The employer, Wong San-wing, said on the second and final day of hearing of Rowena Obaldo’s claim in the Labour Tribunal today, May 21, that she would not pay up because the maid  had found a new employer after her dismissal.

But Obaldo was also terminated by her new employer after one month, Wong said.
Presiding Officer PC Lai reserved her judgment until Jun 11.

Obaldo’s damages claim is based largely on her loss of income in the four years that various authorities were investigating her complaints against Wong, employment agent C.K. Chan and mainland employer D.Z. Huang.
Huang was earlier described in court as Wong’s sister but this turned out to be untrue. Wong said in her testimony that Huang was her cousin but Obaldo said they were just friends.

Wong, Chan and Huang were convicted in 2017 in a “conspiracy to defraud” case filed against them by Immigration, and were each sentenced to six months in jail, suspended for two years. They appealed their conviction in the High Court last September but lost.
During this period, Obaldo was largely unable to work while incurring expenses, so she raised her original claim of  $70,000 to $113,000.

At the continuation of her testimony earlier in the day, Obaldo was asked by Lai what she was doing during the period July 2016 to July 1017.
The Filipina said she did nothing except go to the police to help in the investigation of Wong, Chan and Huang. She also went to court to give evidence as a prosecution witness against them.

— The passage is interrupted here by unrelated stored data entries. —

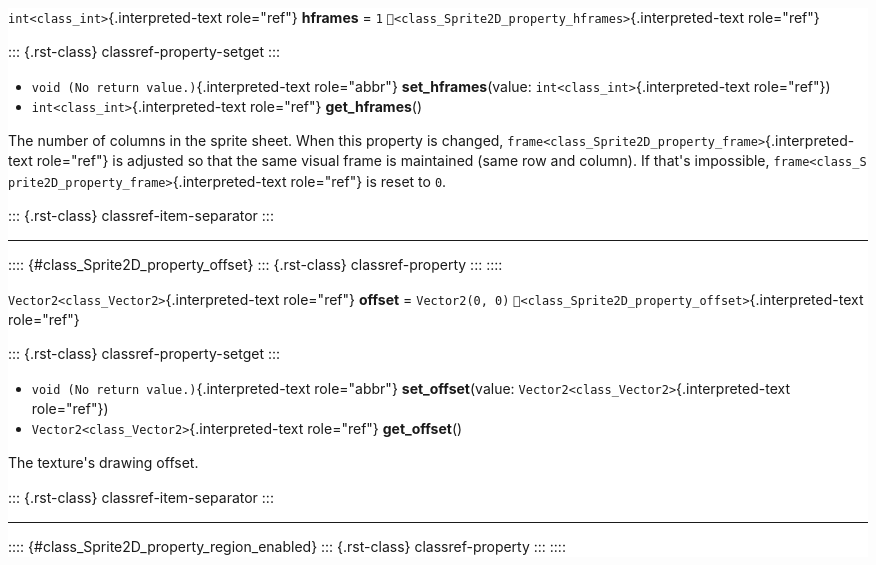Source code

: `int<class_int>`{.interpreted-text role="ref"} **hframes** = `1`
`🔗<class_Sprite2D_property_hframes>`{.interpreted-text role="ref"}

::: {.rst-class}
classref-property-setget
:::

- `void (No return value.)`{.interpreted-text role="abbr"}
  **set_hframes**(value: `int<class_int>`{.interpreted-text role="ref"})
- `int<class_int>`{.interpreted-text role="ref"} **get_hframes**()

The number of columns in the sprite sheet. When this property is
changed, `frame<class_Sprite2D_property_frame>`{.interpreted-text
role="ref"} is adjusted so that the same visual frame is maintained
(same row and column). If that\'s impossible,
`frame<class_Sprite2D_property_frame>`{.interpreted-text role="ref"} is
reset to `0`.

::: {.rst-class}
classref-item-separator
:::

------------------------------------------------------------------------

:::: {#class_Sprite2D_property_offset}
::: {.rst-class}
classref-property
:::
::::

`Vector2<class_Vector2>`{.interpreted-text role="ref"} **offset** =
`Vector2(0, 0)` `🔗<class_Sprite2D_property_offset>`{.interpreted-text
role="ref"}

::: {.rst-class}
classref-property-setget
:::

- `void (No return value.)`{.interpreted-text role="abbr"}
  **set_offset**(value: `Vector2<class_Vector2>`{.interpreted-text
  role="ref"})
- `Vector2<class_Vector2>`{.interpreted-text role="ref"}
  **get_offset**()

The texture\'s drawing offset.

::: {.rst-class}
classref-item-separator
:::

------------------------------------------------------------------------

:::: {#class_Sprite2D_property_region_enabled}
::: {.rst-class}
classref-property
:::
::::

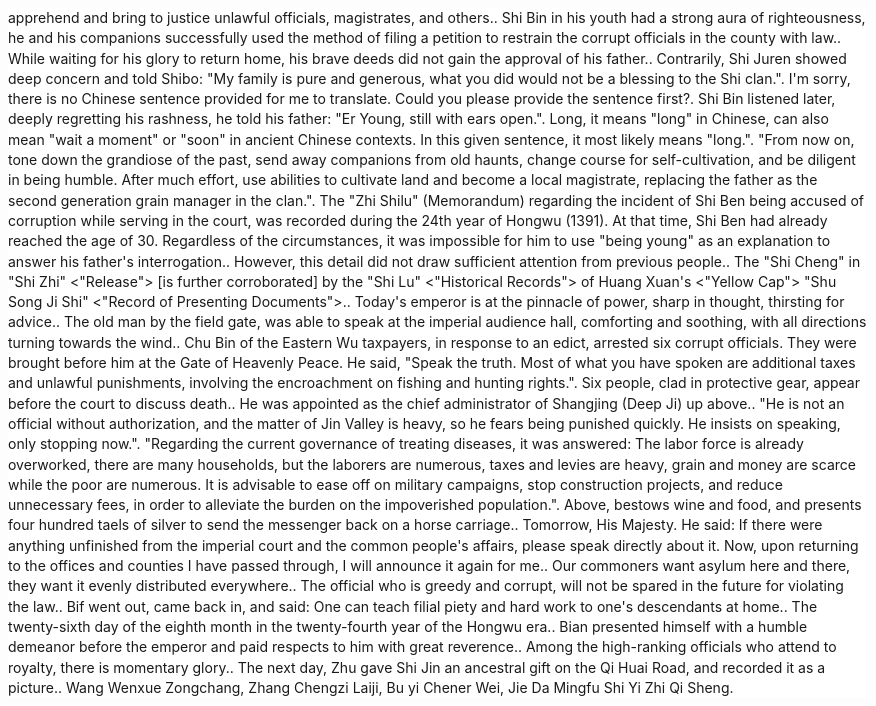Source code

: apprehend and bring to justice unlawful officials, magistrates, and
others.. Shi Bin in his youth had a strong aura of righteousness, he and
his companions successfully used the method of filing a petition to
restrain the corrupt officials in the county with law.. While waiting
for his glory to return home, his brave deeds did not gain the approval
of his father.. Contrarily, Shi Juren showed deep concern and told
Shibo: "My family is pure and generous, what you did would not be a
blessing to the Shi clan.". I'm sorry, there is no Chinese sentence
provided for me to translate. Could you please provide the sentence
first?. Shi Bin listened later, deeply regretting his rashness, he told
his father: "Er Young, still with ears open.". Long, it means "long" in
Chinese, can also mean "wait a moment" or "soon" in ancient Chinese
contexts. In this given sentence, it most likely means "long.". "From
now on, tone down the grandiose of the past, send away companions from
old haunts, change course for self-cultivation, and be diligent in being
humble. After much effort, use abilities to cultivate land and become a
local magistrate, replacing the father as the second generation grain
manager in the clan.". The "Zhi Shilu" (Memorandum) regarding the
incident of Shi Ben being accused of corruption while serving in the
court, was recorded during the 24th year of Hongwu (1391). At that time,
Shi Ben had already reached the age of 30. Regardless of the
circumstances, it was impossible for him to use "being young" as an
explanation to answer his father's interrogation.. However, this detail
did not draw sufficient attention from previous people.. The "Shi Cheng"
in "Shi Zhi" \<"Release"\> \[is further corroborated\] by the "Shi Lu"
\<"Historical Records"\> of Huang Xuan's \<"Yellow Cap"\> "Shu Song Ji
Shi" \<"Record of Presenting Documents"\>.. Today's emperor is at the
pinnacle of power, sharp in thought, thirsting for advice.. The old man
by the field gate, was able to speak at the imperial audience hall,
comforting and soothing, with all directions turning towards the wind..
Chu Bin of the Eastern Wu taxpayers, in response to an edict, arrested
six corrupt officials. They were brought before him at the Gate of
Heavenly Peace. He said, "Speak the truth. Most of what you have spoken
are additional taxes and unlawful punishments, involving the
encroachment on fishing and hunting rights.". Six people, clad in
protective gear, appear before the court to discuss death.. He was
appointed as the chief administrator of Shangjing (Deep Ji) up above..
"He is not an official without authorization, and the matter of Jin
Valley is heavy, so he fears being punished quickly. He insists on
speaking, only stopping now.". "Regarding the current governance of
treating diseases, it was answered: The labor force is already
overworked, there are many households, but the laborers are numerous,
taxes and levies are heavy, grain and money are scarce while the poor
are numerous. It is advisable to ease off on military campaigns, stop
construction projects, and reduce unnecessary fees, in order to
alleviate the burden on the impoverished population.". Above, bestows
wine and food, and presents four hundred taels of silver to send the
messenger back on a horse carriage.. Tomorrow, His Majesty. He said: If
there were anything unfinished from the imperial court and the common
people's affairs, please speak directly about it. Now, upon returning to
the offices and counties I have passed through, I will announce it again
for me.. Our commoners want asylum here and there, they want it evenly
distributed everywhere.. The official who is greedy and corrupt, will
not be spared in the future for violating the law.. Bif went out, came
back in, and said: One can teach filial piety and hard work to one's
descendants at home.. The twenty-sixth day of the eighth month in the
twenty-fourth year of the Hongwu era.. Bian presented himself with a
humble demeanor before the emperor and paid respects to him with great
reverence.. Among the high-ranking officials who attend to royalty,
there is momentary glory.. The next day, Zhu gave Shi Jin an ancestral
gift on the Qi Huai Road, and recorded it as a picture.. Wang Wenxue
Zongchang, Zhang Chengzi Laiji, Bu yi Chener Wei, Jie Da Mingfu Shi Yi
Zhi Qi Sheng.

But during cross-examination by Wong, the Filipina admitted that she went job-hunting in the United Arab Emirates on Jan 28 last year but returned to Hong Kong after a month.
Then she found an employer in the New Territories on Jul 27 but was terminated after one month following an argument with her male employer.

Wong also tried to bring up Obaldo’s travel to China with her new employers, but Lai cut her short, telling her not to bring up issues that were not relevant to the present case.

Lai chided both Obaldo and Wong a number of times during the trial for unclear statements or irrelevant issues.

The four years since the China episode seemed to have taken it toll on the memory of Obaldo, 48.

In her testimony, she said she returned on a day in September and went to the boarding house of her employment agency.

The next day, she went to the Consulate to report her ordeal, then got a call from the agent who set a meeting at a McDonald’s shop with Wong, during which she was given notice of termination.

When Lai asked her again when she arrived from China, she said at first that she could not recall, but then gave the date as Sept 25.

But a document she submitted in court showed that she was given until Nov 1, 2015 on her job.

If that was so, said Lai, there would have been a six-day lapse between her return from China and the McDonald’s meeting and not just a day.

Obaldo was assisted in her case by the Consulate’s assistance to nationals section.